Contempt of court, in this case by way of breach of a court order, is not in itself grounds for a damages claim. The bank instead successfully argued that contempt of court could constitute the 'unlawful means' part of an action for 'conspiracy to injure by unlawful means', because the breaches were "objectively directed" against it even if their "predominant purpose" was to further Ablyazov's financial interests.
The Supreme Court dismissed an argument put forward on behalf of Mr Khrapunov that allowing an action for conspiracy to commit a contempt of court would be inconsistent with public policy. The court ruled that there was no such policy reason restricting the remedy for contempt of court to criminal penalties only.
Alan Sheeley, civil fraud and asset recovery expert at Pinsent Masons, the law firm behind Out-Law.com, said that the ruling was "not only right in law but also means justice prevails".

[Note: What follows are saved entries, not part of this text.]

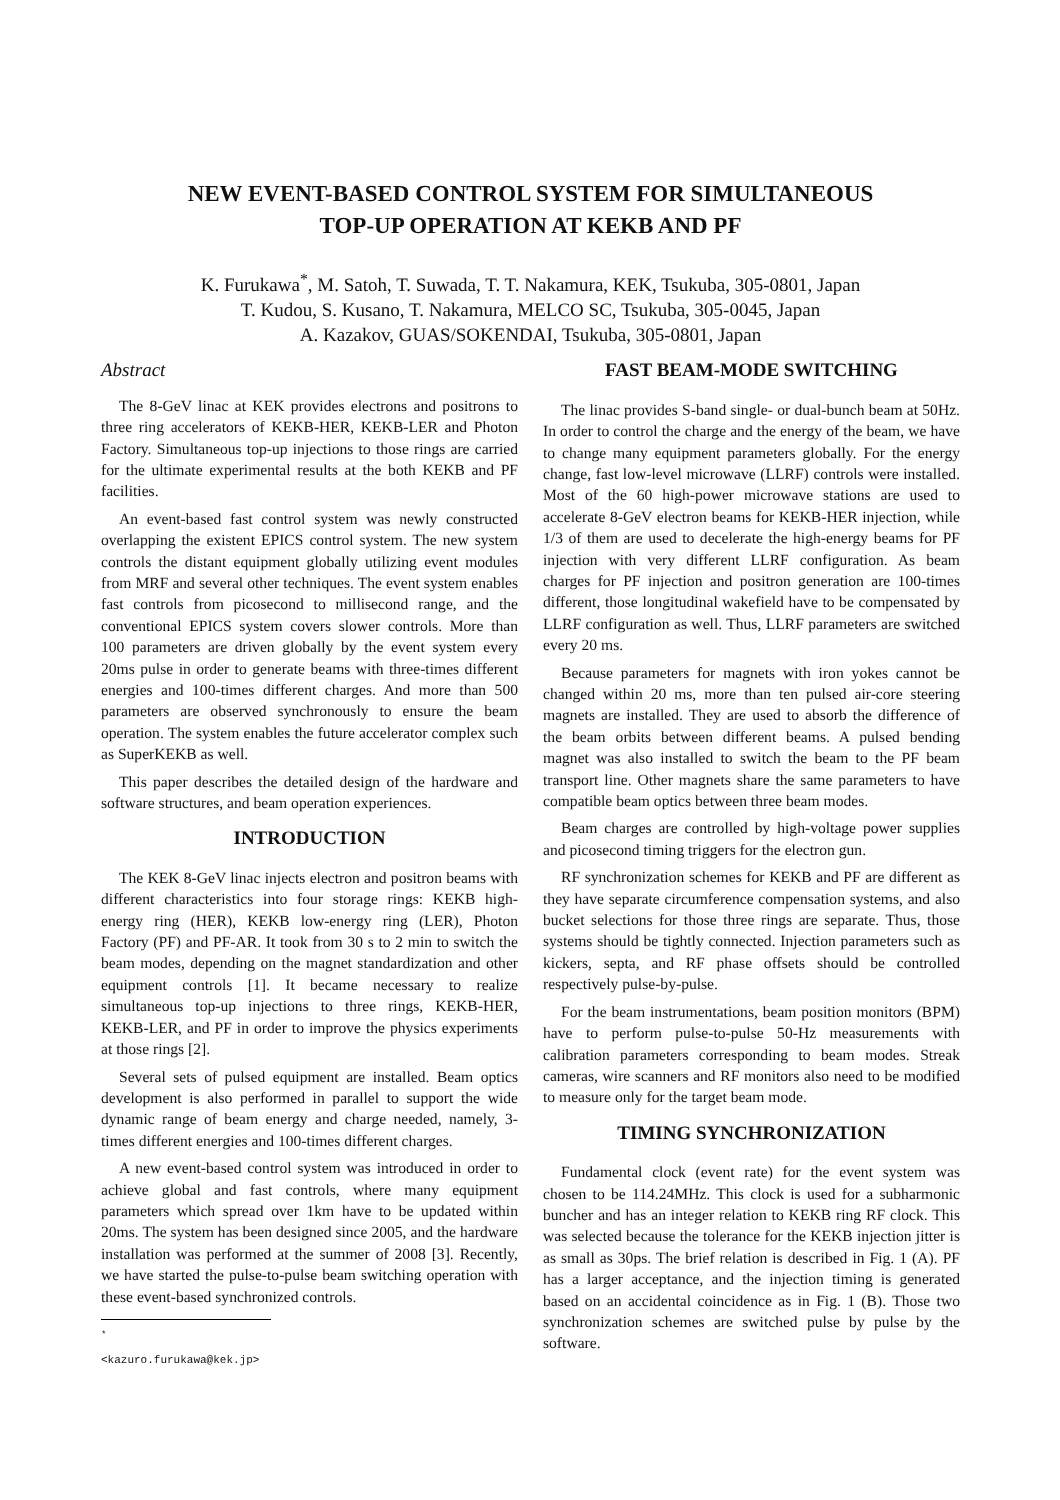NEW EVENT-BASED CONTROL SYSTEM FOR SIMULTANEOUS
TOP-UP OPERATION AT KEKB AND PF
K. Furukawa<sup>*</sup>, M. Satoh, T. Suwada, T. T. Nakamura, KEK, Tsukuba, 305-0801, Japan
T. Kudou, S. Kusano, T. Nakamura, MELCO SC, Tsukuba, 305-0045, Japan
A. Kazakov, GUAS/SOKENDAI, Tsukuba, 305-0801, Japan
Abstract
The 8-GeV linac at KEK provides electrons and positrons to three ring accelerators of KEKB-HER, KEKB-LER and Photon Factory. Simultaneous top-up injections to those rings are carried for the ultimate experimental results at the both KEKB and PF facilities.
An event-based fast control system was newly constructed overlapping the existent EPICS control system. The new system controls the distant equipment globally utilizing event modules from MRF and several other techniques. The event system enables fast controls from picosecond to millisecond range, and the conventional EPICS system covers slower controls. More than 100 parameters are driven globally by the event system every 20ms pulse in order to generate beams with three-times different energies and 100-times different charges. And more than 500 parameters are observed synchronously to ensure the beam operation. The system enables the future accelerator complex such as SuperKEKB as well.
This paper describes the detailed design of the hardware and software structures, and beam operation experiences.
INTRODUCTION
The KEK 8-GeV linac injects electron and positron beams with different characteristics into four storage rings: KEKB high-energy ring (HER), KEKB low-energy ring (LER), Photon Factory (PF) and PF-AR. It took from 30 s to 2 min to switch the beam modes, depending on the magnet standardization and other equipment controls [1]. It became necessary to realize simultaneous top-up injections to three rings, KEKB-HER, KEKB-LER, and PF in order to improve the physics experiments at those rings [2].
Several sets of pulsed equipment are installed. Beam optics development is also performed in parallel to support the wide dynamic range of beam energy and charge needed, namely, 3-times different energies and 100-times different charges.
A new event-based control system was introduced in order to achieve global and fast controls, where many equipment parameters which spread over 1km have to be updated within 20ms. The system has been designed since 2005, and the hardware installation was performed at the summer of 2008 [3]. Recently, we have started the pulse-to-pulse beam switching operation with these event-based synchronized controls.
<sup>*</sup> <kazuro.furukawa@kek.jp>
FAST BEAM-MODE SWITCHING
The linac provides S-band single- or dual-bunch beam at 50Hz. In order to control the charge and the energy of the beam, we have to change many equipment parameters globally. For the energy change, fast low-level microwave (LLRF) controls were installed. Most of the 60 high-power microwave stations are used to accelerate 8-GeV electron beams for KEKB-HER injection, while 1/3 of them are used to decelerate the high-energy beams for PF injection with very different LLRF configuration. As beam charges for PF injection and positron generation are 100-times different, those longitudinal wakefield have to be compensated by LLRF configuration as well. Thus, LLRF parameters are switched every 20 ms.
Because parameters for magnets with iron yokes cannot be changed within 20 ms, more than ten pulsed air-core steering magnets are installed. They are used to absorb the difference of the beam orbits between different beams. A pulsed bending magnet was also installed to switch the beam to the PF beam transport line. Other magnets share the same parameters to have compatible beam optics between three beam modes.
Beam charges are controlled by high-voltage power supplies and picosecond timing triggers for the electron gun.
RF synchronization schemes for KEKB and PF are different as they have separate circumference compensation systems, and also bucket selections for those three rings are separate. Thus, those systems should be tightly connected. Injection parameters such as kickers, septa, and RF phase offsets should be controlled respectively pulse-by-pulse.
For the beam instrumentations, beam position monitors (BPM) have to perform pulse-to-pulse 50-Hz measurements with calibration parameters corresponding to beam modes. Streak cameras, wire scanners and RF monitors also need to be modified to measure only for the target beam mode.
TIMING SYNCHRONIZATION
Fundamental clock (event rate) for the event system was chosen to be 114.24MHz. This clock is used for a subharmonic buncher and has an integer relation to KEKB ring RF clock. This was selected because the tolerance for the KEKB injection jitter is as small as 30ps. The brief relation is described in Fig. 1 (A). PF has a larger acceptance, and the injection timing is generated based on an accidental coincidence as in Fig. 1 (B). Those two synchronization schemes are switched pulse by pulse by the software.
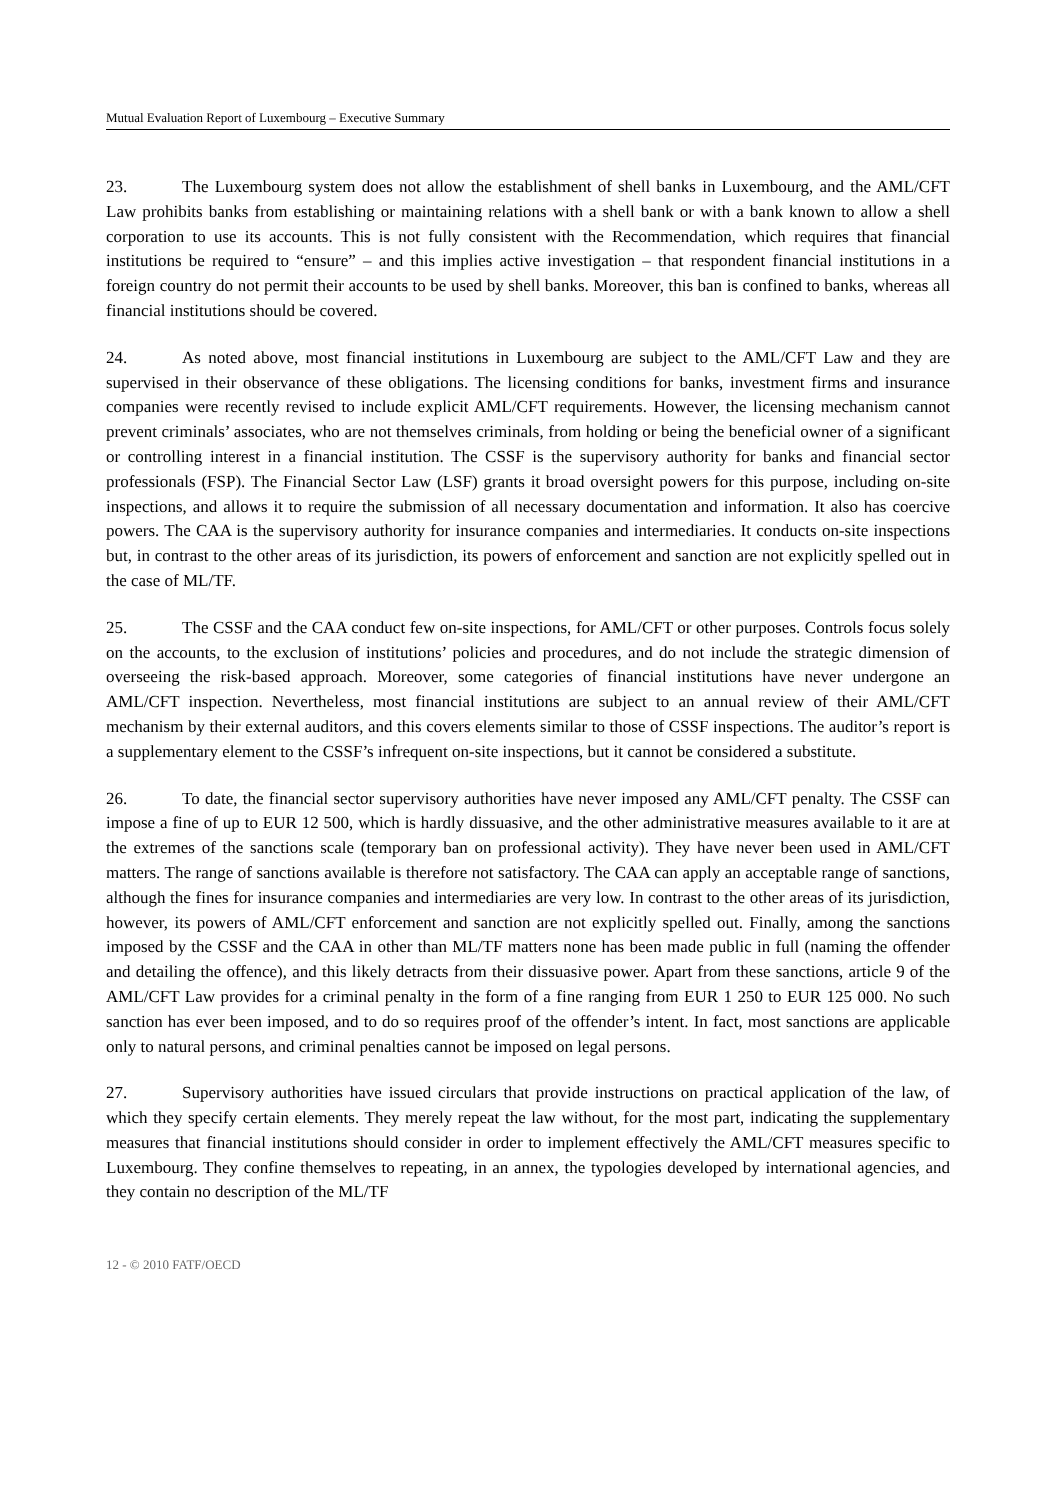Mutual Evaluation Report of Luxembourg – Executive Summary
23. The Luxembourg system does not allow the establishment of shell banks in Luxembourg, and the AML/CFT Law prohibits banks from establishing or maintaining relations with a shell bank or with a bank known to allow a shell corporation to use its accounts. This is not fully consistent with the Recommendation, which requires that financial institutions be required to “ensure” – and this implies active investigation – that respondent financial institutions in a foreign country do not permit their accounts to be used by shell banks. Moreover, this ban is confined to banks, whereas all financial institutions should be covered.
24. As noted above, most financial institutions in Luxembourg are subject to the AML/CFT Law and they are supervised in their observance of these obligations. The licensing conditions for banks, investment firms and insurance companies were recently revised to include explicit AML/CFT requirements. However, the licensing mechanism cannot prevent criminals’ associates, who are not themselves criminals, from holding or being the beneficial owner of a significant or controlling interest in a financial institution. The CSSF is the supervisory authority for banks and financial sector professionals (FSP). The Financial Sector Law (LSF) grants it broad oversight powers for this purpose, including on-site inspections, and allows it to require the submission of all necessary documentation and information. It also has coercive powers. The CAA is the supervisory authority for insurance companies and intermediaries. It conducts on-site inspections but, in contrast to the other areas of its jurisdiction, its powers of enforcement and sanction are not explicitly spelled out in the case of ML/TF.
25. The CSSF and the CAA conduct few on-site inspections, for AML/CFT or other purposes. Controls focus solely on the accounts, to the exclusion of institutions’ policies and procedures, and do not include the strategic dimension of overseeing the risk-based approach. Moreover, some categories of financial institutions have never undergone an AML/CFT inspection. Nevertheless, most financial institutions are subject to an annual review of their AML/CFT mechanism by their external auditors, and this covers elements similar to those of CSSF inspections. The auditor’s report is a supplementary element to the CSSF’s infrequent on-site inspections, but it cannot be considered a substitute.
26. To date, the financial sector supervisory authorities have never imposed any AML/CFT penalty. The CSSF can impose a fine of up to EUR 12 500, which is hardly dissuasive, and the other administrative measures available to it are at the extremes of the sanctions scale (temporary ban on professional activity). They have never been used in AML/CFT matters. The range of sanctions available is therefore not satisfactory. The CAA can apply an acceptable range of sanctions, although the fines for insurance companies and intermediaries are very low. In contrast to the other areas of its jurisdiction, however, its powers of AML/CFT enforcement and sanction are not explicitly spelled out. Finally, among the sanctions imposed by the CSSF and the CAA in other than ML/TF matters none has been made public in full (naming the offender and detailing the offence), and this likely detracts from their dissuasive power. Apart from these sanctions, article 9 of the AML/CFT Law provides for a criminal penalty in the form of a fine ranging from EUR 1 250 to EUR 125 000. No such sanction has ever been imposed, and to do so requires proof of the offender’s intent. In fact, most sanctions are applicable only to natural persons, and criminal penalties cannot be imposed on legal persons.
27. Supervisory authorities have issued circulars that provide instructions on practical application of the law, of which they specify certain elements. They merely repeat the law without, for the most part, indicating the supplementary measures that financial institutions should consider in order to implement effectively the AML/CFT measures specific to Luxembourg. They confine themselves to repeating, in an annex, the typologies developed by international agencies, and they contain no description of the ML/TF
12 - © 2010 FATF/OECD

"The Supreme Court has stated very clearly that Mr Khrapunov should answer for his actions," he said.
"This is another example of the English court demonstrating that it has real teeth. It will not entertain the frustration of its orders and in particular freezing orders, the 'nuclear weapon' of the civil litigator's arsenal. The allegation is that Mr Ablyazov proactively engineered, with Mr Khrapunov, a scheme to allow him to continue his lifestyle in full knowledge that it would be detrimental to the bank's position," he said. "The Supreme Court, in this case, has made it clear that such conduct is an actionable unlawful means conspiracy, rejecting Mr Khrapunov's technical arguments that there was no 'unlawful means' because, without a conspiracy, he could not have been sued for damages for breach of the freezing order made against Mr Ablyazov."
"This confirms the trend towards an expansive interpretation of what is an 'unlawful means' for the purposes of unlawful means conspiracy. This greatly assists those pursuing fraudsters as it widens the pool of potential targets that could be subject to the English courts' jurisdiction. Here, the bank is now able to pursue Mr Khrapunov even though Mr Ablyazov and his assets cannot be found."
The Supreme Court also dismissed an argument by Khrapunov that, as he is domiciled in Switzerland, the English courts had no jurisdiction over him. The Lugano Convention, to which both the UK and Switzerland are parties, allows a claim to be pursued in the jurisdiction "where the harmful event occurred or may occur". In this case, the conspiratorial agreement between Khrapunov and Ablyazov was entered into in England, even though the breaches (such as dealings in Mr Ablyazov's assets) took place elsewhere.
"[I]n entering into the agreement Mr Khrapunov would have encouraged and procured the commission of unlawful acts by agreeing to help Mr Ablyazov to carry the scheme into effect. Thereafter, Mr Khrapunov's alleged dealing with assets the subject of the freezing and receivership orders would have been undertaken pursuant to and in implementation of that agreement, whether or not he was acting on instructions from Mr Ablyazov," the court said.
"The making of the agreement in England should, in our view, be regarded as the harmful event which set the tort in motion," it said.
The court focused on the initial event – the agreement between Mr Ablyazov and Mr Khrapunov - which set in train the frustration of the freezing order by the dissipation of assets in multiple jurisdictions. This agreement was assumed to have been made in England, which meant the English courts have jurisdiction," he said. " "This isanother example of the English courts baring their teeth and showing that they will not stand by when their orders are ignored by people outside the jurisdiction."
"Freezing orders are obtained and fought in very aggressive types of litigation and if a client affected by a freezing order is not advised properly it can result in very expensive costs orders against the client and possibly criminal sanctions against them as well," said Sheeley.
"This is a stark warning to all who deal with freezing orders to be very wary about playing 'fast and loose'. Freezing orders are not just an issue for oligarchs, they are obtained more routinely than people think. Corporates and individuals that become mixed up with a freezing order, either directly or indirectly, should take note of this case and make sure they seek independent legal advice as soon as possible to avoid being on the wrong end of a contempt application, which could result in imprisonment or even a claim for conspiracy," he said.